(Recorded data)
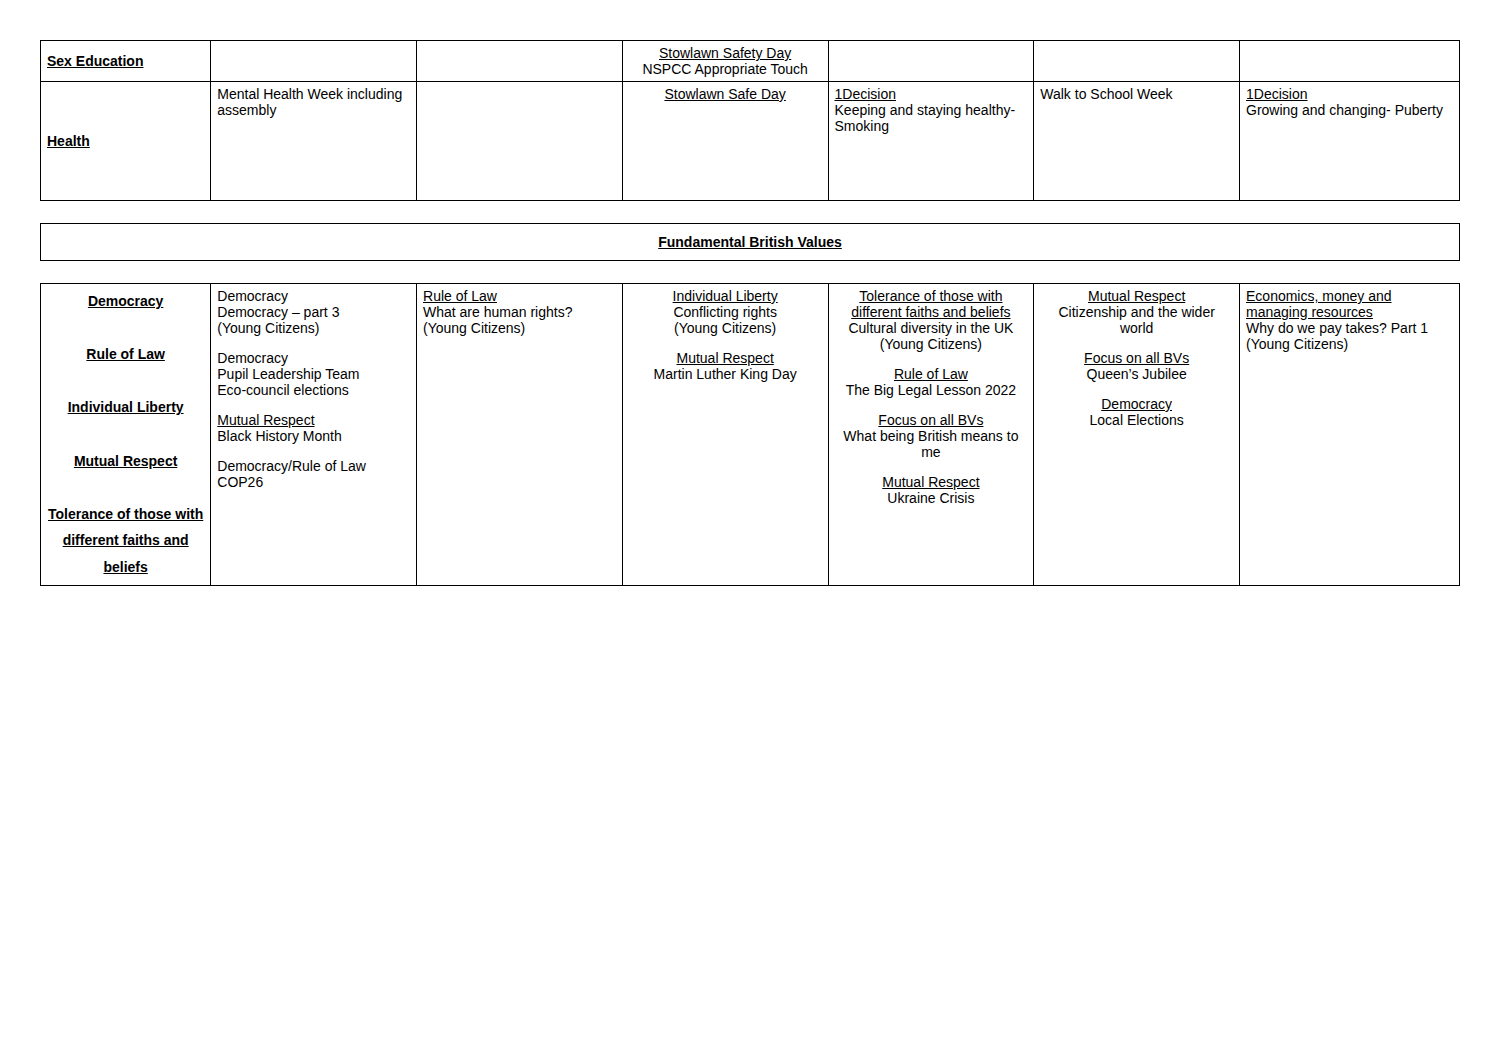| Sex Education | | | Stowlawn Safety Day NSPCC Appropriate Touch | | | |
| Health | Mental Health Week including assembly | | Stowlawn Safe Day | 1Decision Keeping and staying healthy- Smoking | Walk to School Week | 1Decision Growing and changing- Puberty |
| Fundamental British Values |
| Democracy Rule of Law Individual Liberty Mutual Respect Tolerance of those with different faiths and beliefs | Democracy Democracy – part 3 (Young Citizens) Democracy Pupil Leadership Team Eco-council elections Mutual Respect Black History Month Democracy/Rule of Law COP26 | Rule of Law What are human rights? (Young Citizens) | Individual Liberty Conflicting rights (Young Citizens) Mutual Respect Martin Luther King Day | Tolerance of those with different faiths and beliefs Cultural diversity in the UK (Young Citizens) Rule of Law The Big Legal Lesson 2022 Focus on all BVs What being British means to me Mutual Respect Ukraine Crisis | Mutual Respect Citizenship and the wider world Focus on all BVs Queen’s Jubilee Democracy Local Elections | Economics, money and managing resources Why do we pay takes? Part 1 (Young Citizens) |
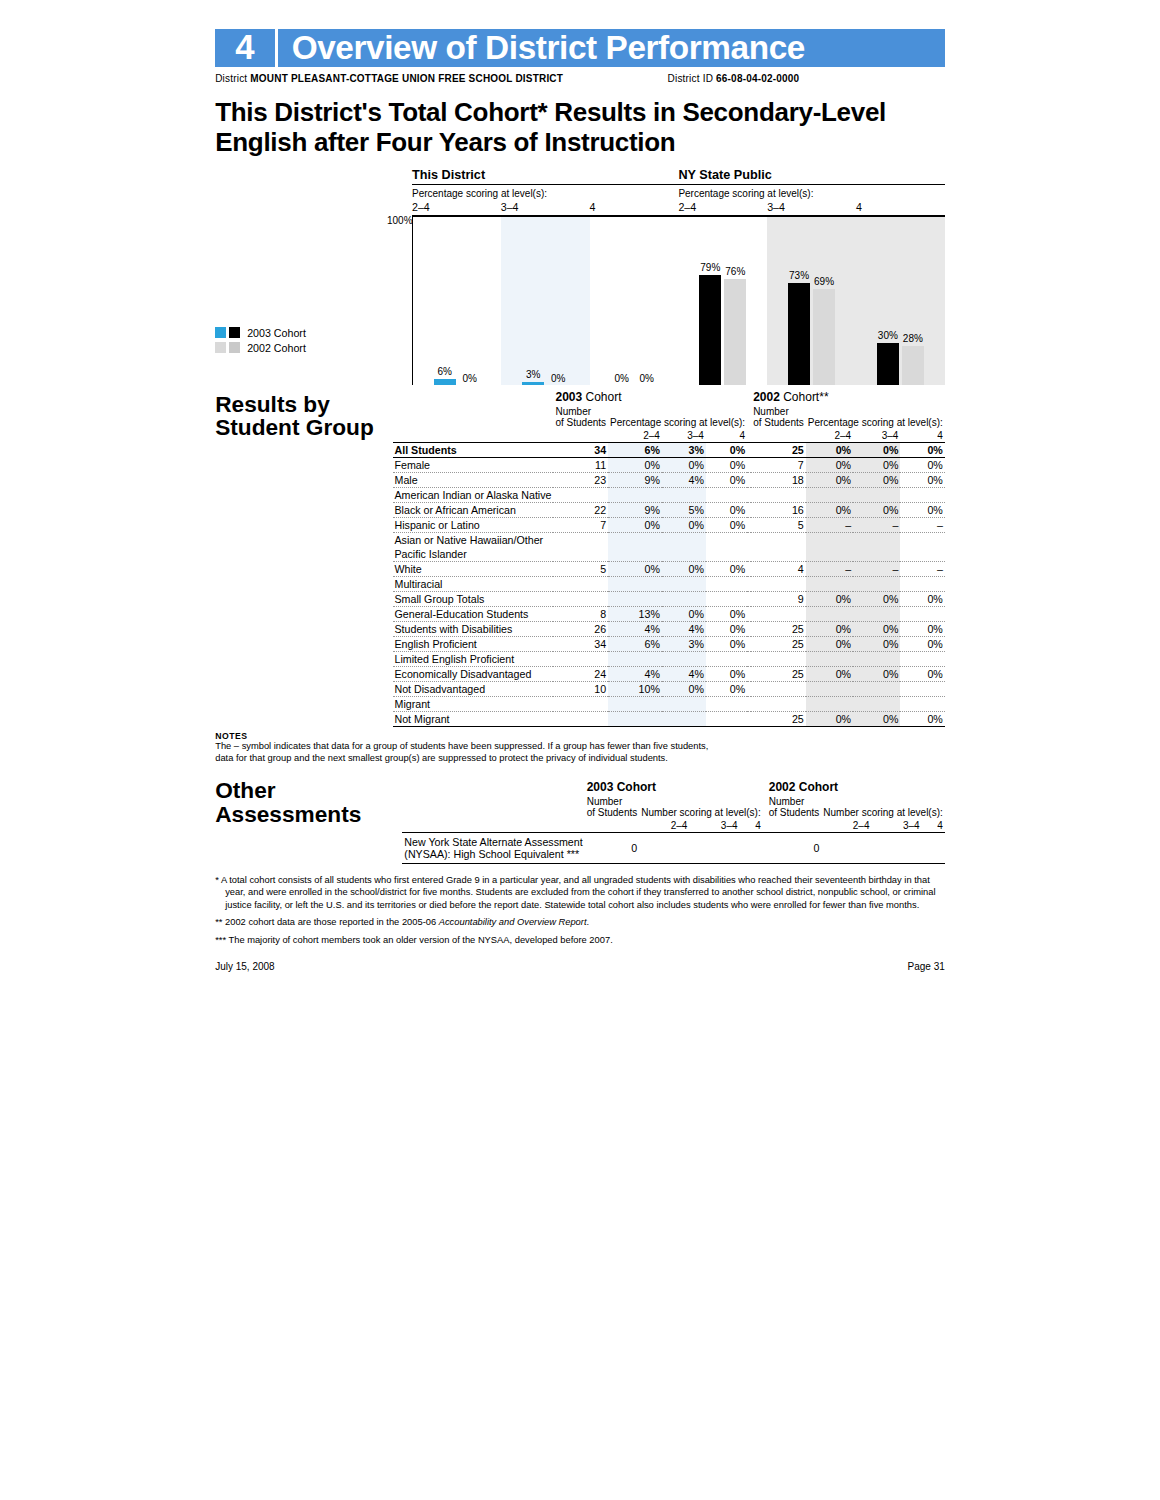4
Overview of District Performance
District MOUNT PLEASANT-COTTAGE UNION FREE SCHOOL DISTRICT
District ID 66-08-04-02-0000
This District's Total Cohort* Results in Secondary-Level
English after Four Years of Instruction
2003 Cohort
2002 Cohort
This District
Percentage scoring at level(s):
2–43–44
100%
6%
0%
3%
0%
0%
0%
NY State Public
Percentage scoring at level(s):
2–43–44
79%
76%
73%
69%
30%
28%
Results by
Student Group
| | 2003 Cohort | | 2002 Cohort** |
| --- | --- | --- | --- |
| | Number of Students | Percentage scoring at level(s): | | Number of Students | Percentage scoring at level(s): |
| | | 2–4 | 3–4 | 4 | | | 2–4 | 3–4 | 4 |
| All Students | 34 | 6% | 3% | 0% | | 25 | 0% | 0% | 0% |
| Female | 11 | 0% | 0% | 0% | | 7 | 0% | 0% | 0% |
| Male | 23 | 9% | 4% | 0% | | 18 | 0% | 0% | 0% |
| American Indian or Alaska Native | | | | | | | | | |
| Black or African American | 22 | 9% | 5% | 0% | | 16 | 0% | 0% | 0% |
| Hispanic or Latino | 7 | 0% | 0% | 0% | | 5 | – | – | – |
| Asian or Native Hawaiian/Other | | | | | | | | | |
| Pacific Islander | | | | | | | | | |
| White | 5 | 0% | 0% | 0% | | 4 | – | – | – |
| Multiracial | | | | | | | | | |
| Small Group Totals | | | | | | 9 | 0% | 0% | 0% |
| General-Education Students | 8 | 13% | 0% | 0% | | | | | |
| Students with Disabilities | 26 | 4% | 4% | 0% | | 25 | 0% | 0% | 0% |
| English Proficient | 34 | 6% | 3% | 0% | | 25 | 0% | 0% | 0% |
| Limited English Proficient | | | | | | | | | |
| Economically Disadvantaged | 24 | 4% | 4% | 0% | | 25 | 0% | 0% | 0% |
| Not Disadvantaged | 10 | 10% | 0% | 0% | | | | | |
| Migrant | | | | | | | | | |
| Not Migrant | | | | | | 25 | 0% | 0% | 0% |
NOTES
The – symbol indicates that data for a group of students have been suppressed. If a group has fewer than five students,
data for that group and the next smallest group(s) are suppressed to protect the privacy of individual students.
Other
Assessments
| | 2003 Cohort | | 2002 Cohort |
| --- | --- | --- | --- |
| | Number of Students | Number scoring at level(s): | | Number of Students | Number scoring at level(s): |
| | | 2–4 | 3–4 | 4 | | | 2–4 | 3–4 | 4 |
| New York State Alternate Assessment (NYSAA): High School Equivalent *** | 0 | | | | | 0 | | | |
* A total cohort consists of all students who first entered Grade 9 in a particular year, and all ungraded students with disabilities who reached their seventeenth birthday in that year, and were enrolled in the school/district for five months. Students are excluded from the cohort if they transferred to another school district, nonpublic school, or criminal justice facility, or left the U.S. and its territories or died before the report date. Statewide total cohort also includes students who were enrolled for fewer than five months.
** 2002 cohort data are those reported in the 2005-06 Accountability and Overview Report.
*** The majority of cohort members took an older version of the NYSAA, developed before 2007.
July 15, 2008
Page 31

Task objective -> Print out every entry above without changing a word, and leave out the pictures.

Answer box ->
| Sex Education | | | Stowlawn Safety Day NSPCC Appropriate Touch | | | |
| Health | Mental Health Week including assembly | | Stowlawn Safe Day | 1Decision Keeping and staying healthy- Smoking | Walk to School Week | 1Decision Growing and changing- Puberty |
| Fundamental British Values |
| Democracy Rule of Law Individual Liberty Mutual Respect Tolerance of those with different faiths and beliefs | Democracy Democracy – part 3 (Young Citizens) Democracy Pupil Leadership Team Eco-council elections Mutual Respect Black History Month Democracy/Rule of Law COP26 | Rule of Law What are human rights? (Young Citizens) | Individual Liberty Conflicting rights (Young Citizens) Mutual Respect Martin Luther King Day | Tolerance of those with different faiths and beliefs Cultural diversity in the UK (Young Citizens) Rule of Law The Big Legal Lesson 2022 Focus on all BVs What being British means to me Mutual Respect Ukraine Crisis | Mutual Respect Citizenship and the wider world Focus on all BVs Queen’s Jubilee Democracy Local Elections | Economics, money and managing resources Why do we pay takes? Part 1 (Young Citizens) |
4
Overview of District Performance
District MOUNT PLEASANT-COTTAGE UNION FREE SCHOOL DISTRICT
District ID 66-08-04-02-0000
This District's Total Cohort* Results in Secondary-Level
English after Four Years of Instruction
2003 Cohort
2002 Cohort
This District
Percentage scoring at level(s):
2–43–44
100%
6%
0%
3%
0%
0%
0%
NY State Public
Percentage scoring at level(s):
2–43–44
79%
76%
73%
69%
30%
28%
Results by
Student Group
| | 2003 Cohort | | 2002 Cohort** |
| --- | --- | --- | --- |
| | Number of Students | Percentage scoring at level(s): | | Number of Students | Percentage scoring at level(s): |
| | | 2–4 | 3–4 | 4 | | | 2–4 | 3–4 | 4 |
| All Students | 34 | 6% | 3% | 0% | | 25 | 0% | 0% | 0% |
| Female | 11 | 0% | 0% | 0% | | 7 | 0% | 0% | 0% |
| Male | 23 | 9% | 4% | 0% | | 18 | 0% | 0% | 0% |
| American Indian or Alaska Native | | | | | | | | | |
| Black or African American | 22 | 9% | 5% | 0% | | 16 | 0% | 0% | 0% |
| Hispanic or Latino | 7 | 0% | 0% | 0% | | 5 | – | – | – |
| Asian or Native Hawaiian/Other | | | | | | | | | |
| Pacific Islander | | | | | | | | | |
| White | 5 | 0% | 0% | 0% | | 4 | – | – | – |
| Multiracial | | | | | | | | | |
| Small Group Totals | | | | | | 9 | 0% | 0% | 0% |
| General-Education Students | 8 | 13% | 0% | 0% | | | | | |
| Students with Disabilities | 26 | 4% | 4% | 0% | | 25 | 0% | 0% | 0% |
| English Proficient | 34 | 6% | 3% | 0% | | 25 | 0% | 0% | 0% |
| Limited English Proficient | | | | | | | | | |
| Economically Disadvantaged | 24 | 4% | 4% | 0% | | 25 | 0% | 0% | 0% |
| Not Disadvantaged | 10 | 10% | 0% | 0% | | | | | |
| Migrant | | | | | | | | | |
| Not Migrant | | | | | | 25 | 0% | 0% | 0% |
NOTES
The – symbol indicates that data for a group of students have been suppressed. If a group has fewer than five students,
data for that group and the next smallest group(s) are suppressed to protect the privacy of individual students.
Other
Assessments
| | 2003 Cohort | | 2002 Cohort |
| --- | --- | --- | --- |
| | Number of Students | Number scoring at level(s): | | Number of Students | Number scoring at level(s): |
| | | 2–4 | 3–4 | 4 | | | 2–4 | 3–4 | 4 |
| New York State Alternate Assessment (NYSAA): High School Equivalent *** | 0 | | | | | 0 | | | |
* A total cohort consists of all students who first entered Grade 9 in a particular year, and all ungraded students with disabilities who reached their seventeenth birthday in that year, and were enrolled in the school/district for five months. Students are excluded from the cohort if they transferred to another school district, nonpublic school, or criminal justice facility, or left the U.S. and its territories or died before the report date. Statewide total cohort also includes students who were enrolled for fewer than five months.
** 2002 cohort data are those reported in the 2005-06 Accountability and Overview Report.
*** The majority of cohort members took an older version of the NYSAA, developed before 2007.
July 15, 2008
Page 31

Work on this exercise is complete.